One of the areas that I have seen Agile teams having difficulty is in maintaining a healthy backlog.
The impact of not having a good backlog impacts many activities for teams.
Starting with ambiguity in terms of release planning – or planning ahead and moving to identifying dependencies – particularly technical risks or ensuring that the delivered solutions meet the users’ expectations could all cause surprises and delays.
By focusing on a good, healthy backlog, teams can focus on ensuring a smooth and fast flow to value of the backlog items while steadily improving their own effectiveness.
I would like to recommend that teams focus on five major areas to create healthy backlogs.
While each of these would require separate discussions by themselves, this post is an overview of these areas.

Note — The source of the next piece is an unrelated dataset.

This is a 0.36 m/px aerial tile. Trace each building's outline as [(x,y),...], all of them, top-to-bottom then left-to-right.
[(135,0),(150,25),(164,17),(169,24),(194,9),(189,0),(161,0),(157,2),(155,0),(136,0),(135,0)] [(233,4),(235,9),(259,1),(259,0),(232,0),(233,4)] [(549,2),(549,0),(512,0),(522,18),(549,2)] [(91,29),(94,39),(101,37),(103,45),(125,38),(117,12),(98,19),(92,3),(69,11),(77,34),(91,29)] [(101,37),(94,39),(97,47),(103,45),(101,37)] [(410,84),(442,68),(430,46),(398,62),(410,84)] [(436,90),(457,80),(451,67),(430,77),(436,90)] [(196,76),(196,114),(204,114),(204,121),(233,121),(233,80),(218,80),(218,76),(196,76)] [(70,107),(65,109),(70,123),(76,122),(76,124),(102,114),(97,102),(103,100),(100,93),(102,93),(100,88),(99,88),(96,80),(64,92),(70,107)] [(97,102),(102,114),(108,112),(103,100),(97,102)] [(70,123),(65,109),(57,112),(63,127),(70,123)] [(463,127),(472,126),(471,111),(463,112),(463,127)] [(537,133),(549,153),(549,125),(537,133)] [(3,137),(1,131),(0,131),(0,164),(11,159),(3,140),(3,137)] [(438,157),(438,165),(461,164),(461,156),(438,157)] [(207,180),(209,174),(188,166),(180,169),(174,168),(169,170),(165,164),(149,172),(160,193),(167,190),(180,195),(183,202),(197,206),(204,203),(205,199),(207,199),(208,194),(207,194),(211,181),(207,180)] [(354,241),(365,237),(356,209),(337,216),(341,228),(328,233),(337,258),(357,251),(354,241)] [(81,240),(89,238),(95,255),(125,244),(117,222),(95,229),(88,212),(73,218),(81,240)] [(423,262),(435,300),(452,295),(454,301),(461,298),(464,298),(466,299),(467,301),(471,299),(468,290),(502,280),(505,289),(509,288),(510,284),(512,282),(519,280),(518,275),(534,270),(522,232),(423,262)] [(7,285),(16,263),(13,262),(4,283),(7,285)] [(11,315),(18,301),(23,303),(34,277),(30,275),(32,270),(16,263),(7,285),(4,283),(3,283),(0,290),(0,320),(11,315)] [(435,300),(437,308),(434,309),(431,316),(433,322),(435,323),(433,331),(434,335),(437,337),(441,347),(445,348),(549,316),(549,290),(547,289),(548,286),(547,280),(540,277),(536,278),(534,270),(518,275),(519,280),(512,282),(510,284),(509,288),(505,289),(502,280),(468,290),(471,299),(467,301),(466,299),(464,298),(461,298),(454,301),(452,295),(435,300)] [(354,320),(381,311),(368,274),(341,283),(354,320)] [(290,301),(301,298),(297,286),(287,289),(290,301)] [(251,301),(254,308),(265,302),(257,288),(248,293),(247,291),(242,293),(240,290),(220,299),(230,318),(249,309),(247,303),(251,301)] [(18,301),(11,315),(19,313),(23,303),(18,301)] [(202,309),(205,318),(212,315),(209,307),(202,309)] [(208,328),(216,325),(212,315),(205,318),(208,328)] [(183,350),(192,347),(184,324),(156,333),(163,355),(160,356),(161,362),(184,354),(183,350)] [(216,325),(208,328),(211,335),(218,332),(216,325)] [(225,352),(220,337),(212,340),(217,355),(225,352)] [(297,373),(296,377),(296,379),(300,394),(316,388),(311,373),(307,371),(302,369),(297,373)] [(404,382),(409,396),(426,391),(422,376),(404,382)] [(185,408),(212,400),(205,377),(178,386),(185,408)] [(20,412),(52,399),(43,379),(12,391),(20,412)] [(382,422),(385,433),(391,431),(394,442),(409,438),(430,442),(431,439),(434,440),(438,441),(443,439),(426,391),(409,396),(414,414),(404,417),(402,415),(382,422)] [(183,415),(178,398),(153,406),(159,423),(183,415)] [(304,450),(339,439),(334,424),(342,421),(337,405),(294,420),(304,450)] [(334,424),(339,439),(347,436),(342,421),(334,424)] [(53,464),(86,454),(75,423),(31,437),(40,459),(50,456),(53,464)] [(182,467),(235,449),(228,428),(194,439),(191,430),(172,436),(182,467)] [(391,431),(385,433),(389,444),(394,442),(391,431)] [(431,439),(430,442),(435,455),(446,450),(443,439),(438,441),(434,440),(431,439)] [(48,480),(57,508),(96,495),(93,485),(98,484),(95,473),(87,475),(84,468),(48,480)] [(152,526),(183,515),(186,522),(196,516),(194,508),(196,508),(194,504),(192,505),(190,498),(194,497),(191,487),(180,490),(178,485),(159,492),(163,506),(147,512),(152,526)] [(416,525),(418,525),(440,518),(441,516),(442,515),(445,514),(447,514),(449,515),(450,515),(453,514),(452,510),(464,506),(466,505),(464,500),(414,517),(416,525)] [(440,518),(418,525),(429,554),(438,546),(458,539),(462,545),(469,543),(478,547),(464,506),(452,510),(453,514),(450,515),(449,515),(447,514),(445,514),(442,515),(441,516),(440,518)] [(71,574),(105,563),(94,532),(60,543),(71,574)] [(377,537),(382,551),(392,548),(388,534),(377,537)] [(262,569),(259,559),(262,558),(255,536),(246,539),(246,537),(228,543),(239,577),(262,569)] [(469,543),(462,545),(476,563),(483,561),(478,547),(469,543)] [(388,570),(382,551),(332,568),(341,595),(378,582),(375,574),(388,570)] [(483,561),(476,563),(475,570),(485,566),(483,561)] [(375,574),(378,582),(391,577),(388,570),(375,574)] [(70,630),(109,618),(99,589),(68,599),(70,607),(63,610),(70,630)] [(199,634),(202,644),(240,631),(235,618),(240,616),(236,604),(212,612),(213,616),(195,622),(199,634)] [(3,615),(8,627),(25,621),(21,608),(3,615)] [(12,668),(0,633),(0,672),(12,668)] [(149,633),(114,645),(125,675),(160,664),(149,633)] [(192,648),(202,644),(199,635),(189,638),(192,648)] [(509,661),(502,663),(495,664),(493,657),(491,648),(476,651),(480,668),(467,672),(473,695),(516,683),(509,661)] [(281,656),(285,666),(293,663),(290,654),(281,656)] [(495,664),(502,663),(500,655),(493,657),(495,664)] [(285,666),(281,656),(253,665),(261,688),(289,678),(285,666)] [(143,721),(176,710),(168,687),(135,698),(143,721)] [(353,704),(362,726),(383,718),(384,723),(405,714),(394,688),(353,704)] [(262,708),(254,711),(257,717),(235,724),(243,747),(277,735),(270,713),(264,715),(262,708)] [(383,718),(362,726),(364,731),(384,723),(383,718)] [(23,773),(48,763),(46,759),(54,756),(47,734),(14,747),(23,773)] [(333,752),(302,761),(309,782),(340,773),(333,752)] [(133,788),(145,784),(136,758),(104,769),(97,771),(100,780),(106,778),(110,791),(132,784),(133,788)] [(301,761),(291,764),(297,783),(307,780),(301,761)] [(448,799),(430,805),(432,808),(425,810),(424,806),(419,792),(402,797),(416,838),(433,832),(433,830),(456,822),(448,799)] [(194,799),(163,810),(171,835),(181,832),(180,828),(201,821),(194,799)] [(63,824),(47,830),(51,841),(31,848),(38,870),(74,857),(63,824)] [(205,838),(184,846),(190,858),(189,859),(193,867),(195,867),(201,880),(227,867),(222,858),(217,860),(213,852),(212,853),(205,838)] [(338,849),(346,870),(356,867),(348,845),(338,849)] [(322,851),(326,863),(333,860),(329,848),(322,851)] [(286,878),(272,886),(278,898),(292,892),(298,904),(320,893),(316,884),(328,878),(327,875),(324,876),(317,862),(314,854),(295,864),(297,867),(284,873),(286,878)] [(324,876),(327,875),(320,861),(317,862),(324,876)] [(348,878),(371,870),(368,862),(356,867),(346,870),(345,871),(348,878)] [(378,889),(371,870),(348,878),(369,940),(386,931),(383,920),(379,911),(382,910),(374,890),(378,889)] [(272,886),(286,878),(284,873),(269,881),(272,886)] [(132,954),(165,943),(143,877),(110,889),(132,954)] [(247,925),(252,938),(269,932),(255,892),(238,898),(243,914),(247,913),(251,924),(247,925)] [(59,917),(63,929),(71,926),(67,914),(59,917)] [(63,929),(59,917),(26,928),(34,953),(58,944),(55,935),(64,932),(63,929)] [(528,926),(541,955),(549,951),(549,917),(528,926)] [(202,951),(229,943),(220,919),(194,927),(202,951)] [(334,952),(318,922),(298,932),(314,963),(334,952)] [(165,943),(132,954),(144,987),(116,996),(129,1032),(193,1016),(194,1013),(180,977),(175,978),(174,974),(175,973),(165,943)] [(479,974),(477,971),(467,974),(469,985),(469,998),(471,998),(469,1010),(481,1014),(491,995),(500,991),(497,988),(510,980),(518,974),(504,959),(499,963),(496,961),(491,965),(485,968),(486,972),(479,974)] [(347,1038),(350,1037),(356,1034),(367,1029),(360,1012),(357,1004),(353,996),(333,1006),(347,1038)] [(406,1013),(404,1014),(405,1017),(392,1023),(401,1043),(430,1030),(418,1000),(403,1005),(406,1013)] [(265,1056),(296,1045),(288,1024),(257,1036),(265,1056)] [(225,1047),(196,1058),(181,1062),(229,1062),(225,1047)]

1. Sufficient volume or depth
This could be a debatable point, as many practitioners tend to interpret Agile approaches to say that we need to groom stories just in time, which is just before a sprint starts. Based on our experience, this tends to compromise on the attention to detail for the essential architecture or design aspects. Moreover, the coordination with other teams becomes difficult when the visibility is very short. The recommended depth for a backlog should be to have sufficient stories for at least a quarter ahead. That could translate to up to six sprints, if the team has adopted a two week sprint
2. Prioritized
The backlog should be prioritized progressively. While in the initial stages it may contain a dump of all stories – more as a wish list, it needs to be progressively elaborated and prioritized. The prioritization step will help the teams balance both technical and functional stories together so that risks and dependencies can be addressed as early as possible
3. Aligned to Roadmap
It is important that the prioritized stories are grouped and sequenced in alignment with the desired roadmap. techniques such as story mapping will help pick all related stories to enable a full business transaction to be completed in a release. This will ensure that any refinements along the way can be more easily incorporated as the functionality will evolve progressively deeper.
4. Refined
The prioritized backlog needs to be refined periodically. It is recommended that a story is adequately refined to be ready at least two sprints ahead, so that other dependencies – such as UI elements or other teams’ deliverables can be identified early and sufficient leads times are available. Using the INVEST criteria will help determining the readiness of a story to be taken up for implementation
5. Consolidated backlog
Some teams tend to maintain different backlogs for functional stories, technical stories and support issues. It is best if all the requirements are consolidated into one backlog so that the relative prioritization is easier. This will also help teams get the bigger picture of all that is expected.
To remember these attributes, just remember SPARC!
Which of these do your backlogs exhibit?
If you use any other dimensions that has worked for you, please share your experience with those techniques for the benefit of the community.